• ESTRATTO DELLA FONTE
Rapropos: il rap e la società francesi raccontati da Luca GricinellaNon è un caso che questa intervista nasca qualche giorno dopo la proclamazione del nuovo premier francese Hollande. Cosa c’entra col rap, vi chiederete. Luca Gricinella è un giornalista free lance già redattore per Alias, Il Manifesto, Rumore, Superfly e altri, autore tra l’altro di un bellissimo articolo sull’incontro tra rap e Islam. Ebbene, attraverso le pagine di “Rapropos” (a proposito di rap nello slang verlan) Gricinella, italianissimo, ci invita nel macrocosmo hip hop francese e ci spiega come questo abbia la peculiarità di influenzare, più di ogni altro genere e più di ogni altra parte del mondo, la sfera politica, sociale e culturale del Paese. Abbiamo avuto il piacere e l’onore di parlare con lui della bagarre Hollande-Sarkozy (e di come i rapper siano entrati nella campagna elettorale), degli spunti sociologici che può offrire il movimento hip hop, de L’Odio di Kassovitz e di cosa può differenziare culturalmente il rap francese da quello italiano e quello americano. Centosettanta pagine, edite da Agenzia X, di notevole fattura. Lettura consigliatissima da myHipHop.it.

[Voci di dati raccolte]
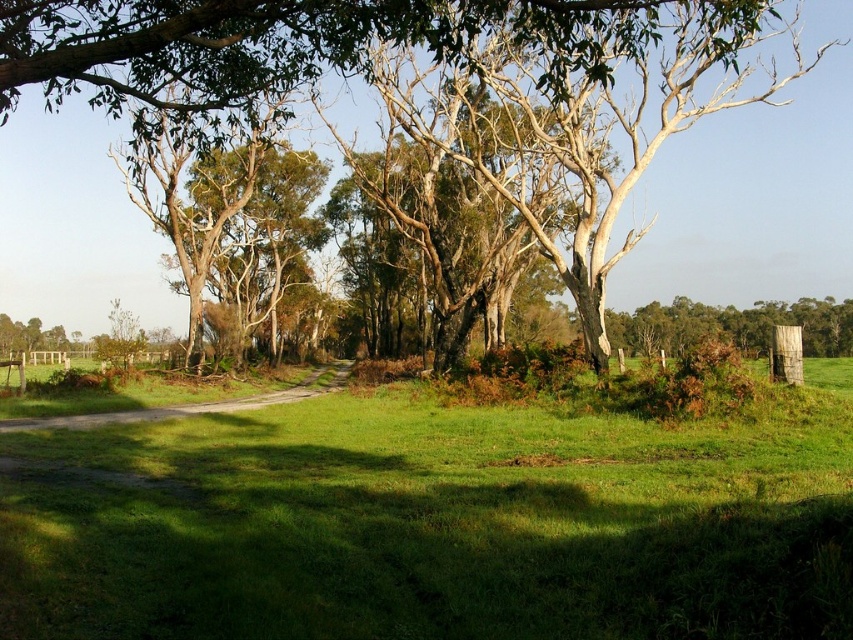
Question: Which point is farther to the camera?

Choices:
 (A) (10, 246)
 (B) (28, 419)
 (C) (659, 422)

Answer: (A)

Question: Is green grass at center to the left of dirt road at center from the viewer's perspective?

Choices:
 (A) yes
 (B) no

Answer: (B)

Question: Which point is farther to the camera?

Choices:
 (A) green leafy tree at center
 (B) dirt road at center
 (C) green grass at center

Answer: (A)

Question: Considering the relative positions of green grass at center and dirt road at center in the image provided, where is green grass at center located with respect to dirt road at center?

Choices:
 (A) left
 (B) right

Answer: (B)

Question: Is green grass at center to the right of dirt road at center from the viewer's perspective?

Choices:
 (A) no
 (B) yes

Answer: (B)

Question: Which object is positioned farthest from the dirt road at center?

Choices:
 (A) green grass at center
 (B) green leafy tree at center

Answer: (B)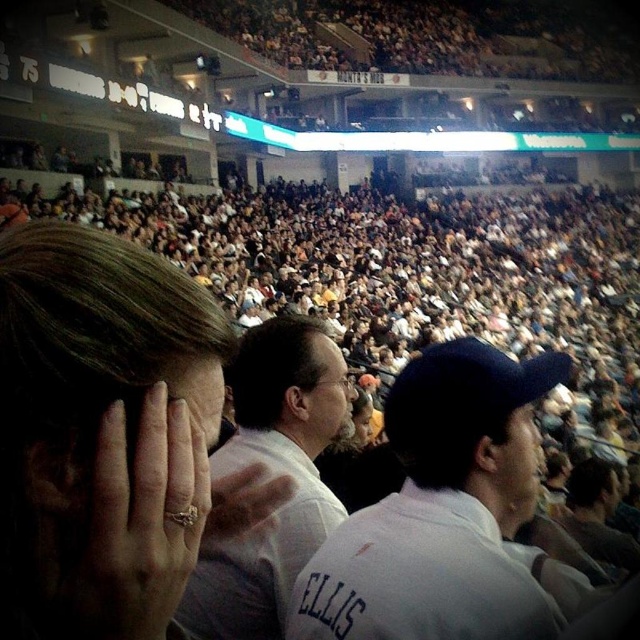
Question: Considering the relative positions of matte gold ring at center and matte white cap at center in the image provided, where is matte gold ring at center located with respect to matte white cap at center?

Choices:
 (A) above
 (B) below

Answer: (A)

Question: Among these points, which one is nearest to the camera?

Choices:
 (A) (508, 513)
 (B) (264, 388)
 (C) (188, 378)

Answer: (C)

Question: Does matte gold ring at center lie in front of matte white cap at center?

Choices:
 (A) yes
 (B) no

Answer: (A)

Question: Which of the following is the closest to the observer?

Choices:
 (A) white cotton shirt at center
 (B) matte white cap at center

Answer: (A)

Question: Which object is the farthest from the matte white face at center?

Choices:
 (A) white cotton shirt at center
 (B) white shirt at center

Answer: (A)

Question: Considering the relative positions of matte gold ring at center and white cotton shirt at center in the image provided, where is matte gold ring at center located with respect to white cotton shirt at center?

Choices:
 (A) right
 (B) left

• DA FARE
Per quali testate, nominate nell'estratto della fonte, Luca Gricinella è stato redattore? Elencale tutte.

• RISPOSTA SEGUENTE
Alias, Il Manifesto, Rumore, Superfly